Boxer levels up again, to 1.3! This version sports the volume controls I told you about last time: along with screenshotting and fast-forwarding, and a heaping helping of bugfixes. Full release notes are here, in HTML even this time.
I tried to make this release as boring as possible, but a couple of interesting improvements still snuck into it while I wasn't looking:
One of those why-didn’t-Boxer-always-do-this features: Gameboxes now remember all the drives you’ve added and queue them up next time you play, even drives that aren’t physically part of the gamebox.

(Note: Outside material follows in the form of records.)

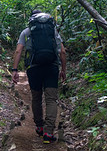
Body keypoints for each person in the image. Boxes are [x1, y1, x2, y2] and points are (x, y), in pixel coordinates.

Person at [10, 10, 67, 143]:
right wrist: (63, 70)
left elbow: (18, 50)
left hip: (34, 68)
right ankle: (48, 133)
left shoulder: (27, 31)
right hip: (51, 67)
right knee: (51, 100)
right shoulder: (52, 31)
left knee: (36, 98)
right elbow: (62, 52)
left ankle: (40, 127)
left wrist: (15, 70)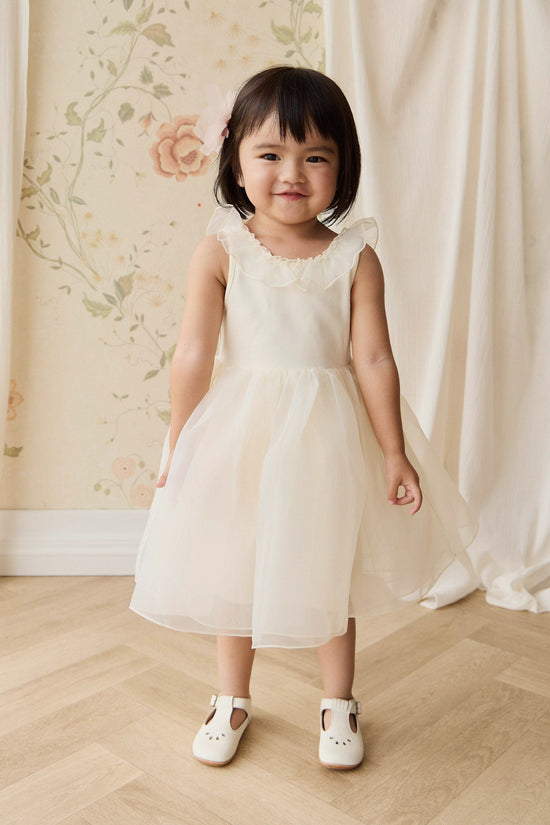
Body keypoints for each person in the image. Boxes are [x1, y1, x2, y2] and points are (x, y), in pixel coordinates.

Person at [129, 66, 477, 770]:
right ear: (236, 162)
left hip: (325, 440)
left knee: (328, 566)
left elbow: (373, 359)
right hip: (242, 434)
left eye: (316, 156)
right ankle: (231, 698)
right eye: (271, 154)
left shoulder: (355, 257)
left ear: (343, 167)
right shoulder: (221, 251)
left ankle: (338, 701)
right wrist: (179, 439)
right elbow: (193, 354)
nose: (292, 173)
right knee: (234, 563)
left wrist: (394, 451)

Previously, Boxer would only ‘remember’ drives that were part of the gamebox you were playing. This meant that to get an outside drive to be mounted all the time, you either had to muck about with DOSBox mount commands or let Boxer physically import the drive into the gamebox. Which, you know, sucked.
So now: fire up a gamebox, add a new drive, and it’ll just be there every time you play the gamebox. You can rename or move the drive’s source folder or image, and the gamebox will still find it each time. Drag the drive out of the Drives panel and the gamebox will forget about it again. That’s that.
This finally makes it super-easy to share OSX documents with a DOS app, or share a bunch of utilities among several apps. It also frees you from having to do any drive-importing of your own: until and unless you want to share your gamebox with others.
I’m making this sound like a big fucking bright idea but seriously, why didn’t it always do this?
Boxer 1.3 now boasts the ability to paste text from OS X into any DOS program (as well as the DOS prompt, which was supported already in Boxer 1.2.2).
Pasting still has some limitations: only ASCII characters can be pasted at the moment, so accents get lost in translation. And of course, you can’t copy text back from DOS (at least, not yet.)
But it's still awesome, dammit, so I'm going to bore you about how it works:
MS-DOS has no idea what a clipboard is, so to get text into DOS, Boxer essentially has to type it in.
In MS-DOS, the characters you type start out as raw keyboard signals in the keyboard buffer: from here they're read out by the BIOS, combined and translated into BIOS keycodes (according to the current keyboard layout and state of the Shift/Alt/CapsLock keys), and stored in the BIOS key buffer.
Most DOS programs that deal with raw text (text editors, productivity apps, text-mode games) poll this BIOS key buffer regularly to check for new key input. When you paste text from OSX, Boxer takes over the BIOS key buffer: it translates each pasted character into its corresponding BIOS keycode and feeds them into the program as fast as it asks for them. This is reasonably fast and very accurate, so Boxer uses this approach when it can.
Most DOS games don’t do this though: they read keyboard signals directly from the keyboard’s own buffer, and bypass the BIOS and keyboard layout layers altogether, because they hate me. For these games, Boxer has to work out which combination of keys and modifiers would trigger each character you’re pasting, and literally type those keys into the emulated keyboard.
This is more laborious, among other things because Boxer has to carefully manage the state of the Shift key to match the case of the characters you’re pasting. It's also a lot slower: Boxer has to paste text in short, careful bursts to avoid ‘flooding’ the limited keyboard buffer, and to ensure the program has time to read each batch of typing. But it works.
Neither approach is instantaneous: it’ll take a while to paste large amounts of text, but you can cancel a long paste by pressing Esc in the middle.
OK, that’s all! Go back to what you were doing. (Downloading another awesome Boxer update, that is.)